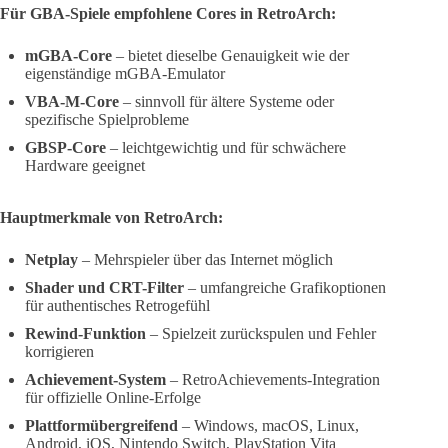
Für GBA-Spiele empfohlene Cores in RetroArch:
mGBA-Core
– bietet dieselbe Genauigkeit wie der
eigenständige mGBA-Emulator
VBA-M-Core
– sinnvoll für ältere Systeme oder
spezifische Spielprobleme
GBSP-Core
– leichtgewichtig und für schwächere
Hardware geeignet
Hauptmerkmale von RetroArch:
Netplay
– Mehrspieler über das Internet möglich
Shader und CRT-Filter
– umfangreiche Grafikoptionen
für authentisches Retrogefühl
Rewind-Funktion
– Spielzeit zurückspulen und Fehler
korrigieren
Achievement-System
– RetroAchievements-Integration
für offizielle Online-Erfolge
Plattformübergreifend
– Windows, macOS, Linux,
Android, iOS, Nintendo Switch, PlayStation Vita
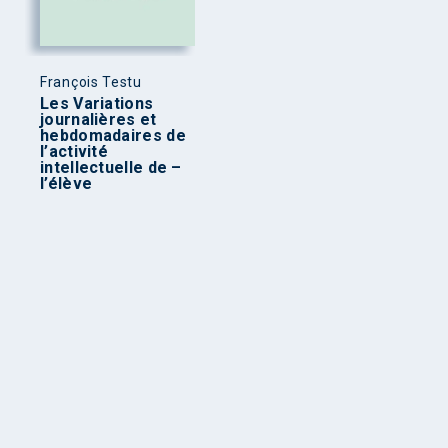
François Testu
Les Variations
journalières et
hebdomadaires de
l’activité
intellectuelle de –
l’élève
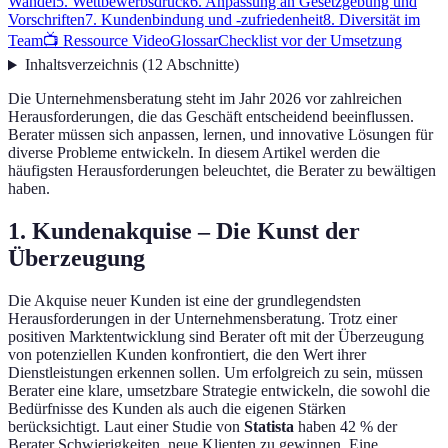
Wandel
5. Wettbewerbsdruck
6. Anpassung an Gesetzgebung und
Vorschriften
7. Kundenbindung und -zufriedenheit
8. Diversität im
Team
📺 Ressource Video
Glossar
Checklist vor der Umsetzung
Inhaltsverzeichnis
(
12
Abschnitte
)
Die Unternehmensberatung steht im Jahr 2026 vor zahlreichen
Herausforderungen, die das Geschäft entscheidend beeinflussen.
Berater müssen sich anpassen, lernen, und innovative Lösungen für
diverse Probleme entwickeln. In diesem Artikel werden die
häufigsten Herausforderungen beleuchtet, die Berater zu bewältigen
haben.
1. Kundenakquise – Die Kunst der
Überzeugung
Die Akquise neuer Kunden ist eine der grundlegendsten
Herausforderungen in der Unternehmensberatung. Trotz einer
positiven Marktentwicklung sind Berater oft mit der Überzeugung
von potenziellen Kunden konfrontiert, die den Wert ihrer
Dienstleistungen erkennen sollen. Um erfolgreich zu sein, müssen
Berater eine klare, umsetzbare Strategie entwickeln, die sowohl die
Bedürfnisse des Kunden als auch die eigenen Stärken
berücksichtigt. Laut einer Studie von
Statista
haben 42 % der
Berater Schwierigkeiten, neue Klienten zu gewinnen. Eine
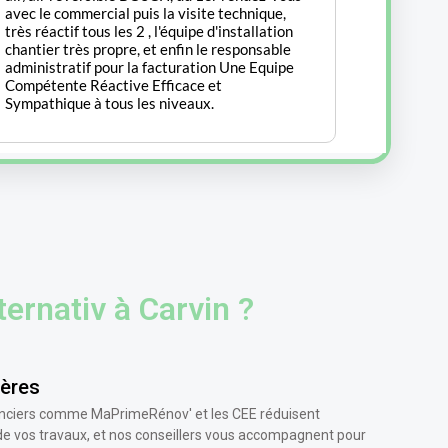
ernativ à Carvin ?
ières
nanciers comme MaPrimeRénov' et les CEE réduisent
de vos travaux, et nos conseillers vous accompagnent pour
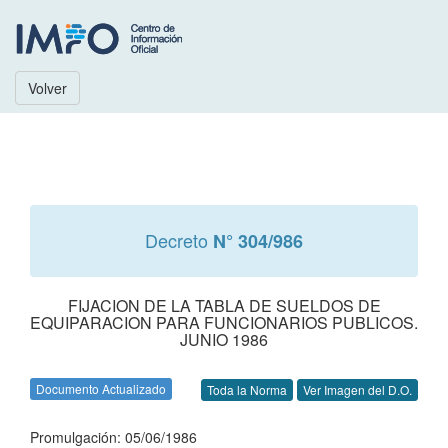
Volver
Decreto
N° 304/986
FIJACION DE LA TABLA DE SUELDOS DE
EQUIPARACION PARA FUNCIONARIOS PUBLICOS.
JUNIO 1986
Documento Actualizado
Toda la Norma
Ver Imagen del D.O.
Promulgación: 05/06/1986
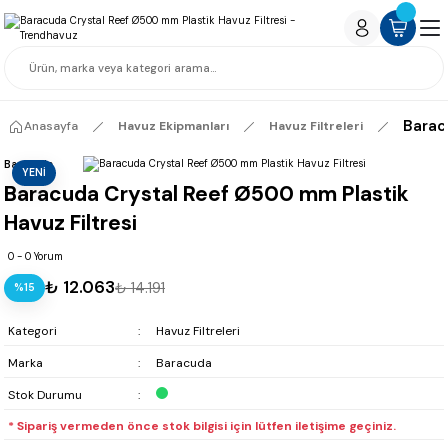
Barac
Anasayfa
Havuz Ekipmanları
Havuz Filtreleri
Baracuda
YENİ
Baracuda Crystal Reef Ø500 mm Plastik
Havuz Filtresi
0 - 0 Yorum
₺ 12.063
₺ 14.191
%15
Kategori
Havuz Filtreleri
Marka
Baracuda
Stok Durumu
* Sipariş vermeden önce stok bilgisi için lütfen iletişime geçiniz.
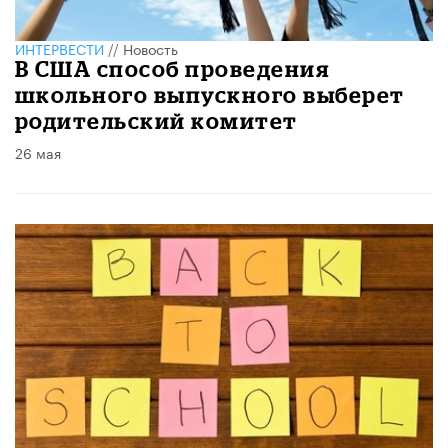
ИНТЕРВЕСТИ
//
Новость
В США способ проведения
школьного выпускного выберет
родительский комитет
26 мая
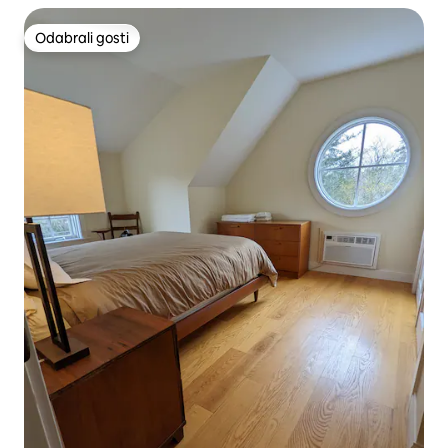
Odabrali gosti
Odabrali gosti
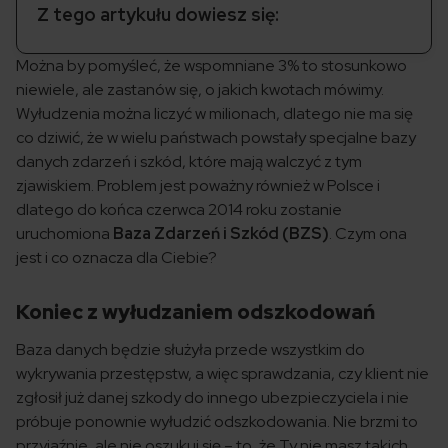
Z tego artykułu dowiesz się:
Można by pomyśleć, że wspomniane 3% to stosunkowo
niewiele, ale zastanów się, o jakich kwotach mówimy.
Wyłudzenia można liczyć w milionach, dlatego nie ma się
co dziwić, że w wielu państwach powstały specjalne bazy
danych zdarzeń i szkód, które mają walczyć z tym
zjawiskiem. Problem jest poważny również w Polsce i
dlatego do końca czerwca 2014 roku zostanie
uruchomiona
Baza Zdarzeń i Szkód (BZS)
. Czym ona
jest i co oznacza dla Ciebie?
Koniec z wyłudzaniem odszkodowań
Baza danych będzie służyła przede wszystkim do
wykrywania przestępstw, a więc sprawdzania, czy klient nie
zgłosił już danej szkody do innego ubezpieczyciela i nie
próbuje ponownie wyłudzić odszkodowania. Nie brzmi to
przyjaźnie, ale nie oszukuj się – to, że Ty nie masz takich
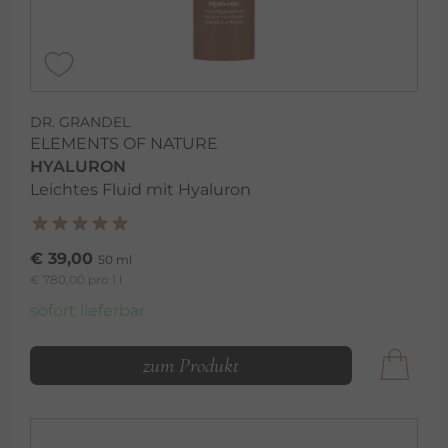
DR. GRANDEL
ELEMENTS OF NATURE
HYALURON
Leichtes Fluid mit Hyaluron
€ 39,00
50 ml
€ 780,00 pro 1 l
sofort lieferbar
zum Produkt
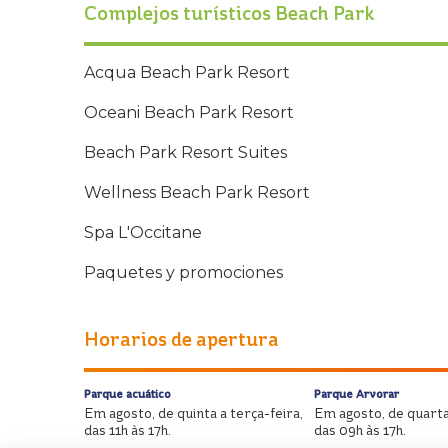
Complejos turísticos Beach Park
Acqua Beach Park Resort
Oceani Beach Park Resort
Beach Park Resort Suites
Wellness Beach Park Resort
Spa L'Occitane
Paquetes y promociones
Horarios de apertura
Parque acuático
Parque Arvorar
Em agosto, de quinta a terça-feira,
Em agosto, de quarta
das 11h às 17h.
das 09h às 17h.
----
**Prompt**
Only the pictures may be dropped; print every record exactly as given.

**Solved exercise**
Für GBA-Spiele empfohlene Cores in RetroArch:
mGBA-Core
– bietet dieselbe Genauigkeit wie der
eigenständige mGBA-Emulator
VBA-M-Core
– sinnvoll für ältere Systeme oder
spezifische Spielprobleme
GBSP-Core
– leichtgewichtig und für schwächere
Hardware geeignet
Hauptmerkmale von RetroArch:
Netplay
– Mehrspieler über das Internet möglich
Shader und CRT-Filter
– umfangreiche Grafikoptionen
für authentisches Retrogefühl
Rewind-Funktion
– Spielzeit zurückspulen und Fehler
korrigieren
Achievement-System
– RetroAchievements-Integration
für offizielle Online-Erfolge
Plattformübergreifend
– Windows, macOS, Linux,
Android, iOS, Nintendo Switch, PlayStation Vita
François Testu
Les Variations
journalières et
hebdomadaires de
l’activité
intellectuelle de –
l’élève
Wandel
5. Wettbewerbsdruck
6. Anpassung an Gesetzgebung und
Vorschriften
7. Kundenbindung und -zufriedenheit
8. Diversität im
Team
📺 Ressource Video
Glossar
Checklist vor der Umsetzung
Inhaltsverzeichnis
(
12
Abschnitte
)
Die Unternehmensberatung steht im Jahr 2026 vor zahlreichen
Herausforderungen, die das Geschäft entscheidend beeinflussen.
Berater müssen sich anpassen, lernen, und innovative Lösungen für
diverse Probleme entwickeln. In diesem Artikel werden die
häufigsten Herausforderungen beleuchtet, die Berater zu bewältigen
haben.
1. Kundenakquise – Die Kunst der
Überzeugung
Die Akquise neuer Kunden ist eine der grundlegendsten
Herausforderungen in der Unternehmensberatung. Trotz einer
positiven Marktentwicklung sind Berater oft mit der Überzeugung
von potenziellen Kunden konfrontiert, die den Wert ihrer
Dienstleistungen erkennen sollen. Um erfolgreich zu sein, müssen
Berater eine klare, umsetzbare Strategie entwickeln, die sowohl die
Bedürfnisse des Kunden als auch die eigenen Stärken
berücksichtigt. Laut einer Studie von
Statista
haben 42 % der
Berater Schwierigkeiten, neue Klienten zu gewinnen. Eine
ernativ à Carvin ?
ières
nanciers comme MaPrimeRénov' et les CEE réduisent
de vos travaux, et nos conseillers vous accompagnent pour
Volver
Decreto
N° 304/986
FIJACION DE LA TABLA DE SUELDOS DE
EQUIPARACION PARA FUNCIONARIOS PUBLICOS.
JUNIO 1986
Documento Actualizado
Toda la Norma
Ver Imagen del D.O.
Promulgación: 05/06/1986
Barac
Anasayfa
Havuz Ekipmanları
Havuz Filtreleri
Baracuda
YENİ
Baracuda Crystal Reef Ø500 mm Plastik
Havuz Filtresi
0 - 0 Yorum
₺ 12.063
₺ 14.191
%15
Kategori
Havuz Filtreleri
Marka
Baracuda
Stok Durumu
* Sipariş vermeden önce stok bilgisi için lütfen iletişime geçiniz.
ИНТЕРВЕСТИ
//
Новость
В США способ проведения
школьного выпускного выберет
родительский комитет
26 мая
Odabrali gosti
Odabrali gosti
Z tego artykułu dowiesz się:
Można by pomyśleć, że wspomniane 3% to stosunkowo
niewiele, ale zastanów się, o jakich kwotach mówimy.
Wyłudzenia można liczyć w milionach, dlatego nie ma się
co dziwić, że w wielu państwach powstały specjalne bazy
danych zdarzeń i szkód, które mają walczyć z tym
zjawiskiem. Problem jest poważny również w Polsce i
dlatego do końca czerwca 2014 roku zostanie
uruchomiona
Baza Zdarzeń i Szkód (BZS)
. Czym ona
jest i co oznacza dla Ciebie?
Koniec z wyłudzaniem odszkodowań
Baza danych będzie służyła przede wszystkim do
wykrywania przestępstw, a więc sprawdzania, czy klient nie
zgłosił już danej szkody do innego ubezpieczyciela i nie
próbuje ponownie wyłudzić odszkodowania. Nie brzmi to
przyjaźnie, ale nie oszukuj się – to, że Ty nie masz takich
DR. GRANDEL
ELEMENTS OF NATURE
HYALURON
Leichtes Fluid mit Hyaluron
€ 39,00
50 ml
€ 780,00 pro 1 l
sofort lieferbar
zum Produkt
Complejos turísticos Beach Park
Acqua Beach Park Resort
Oceani Beach Park Resort
Beach Park Resort Suites
Wellness Beach Park Resort
Spa L'Occitane
Paquetes y promociones
Horarios de apertura
Parque acuático
Parque Arvorar
Em agosto, de quinta a terça-feira,
Em agosto, de quarta
das 11h às 17h.
das 09h às 17h.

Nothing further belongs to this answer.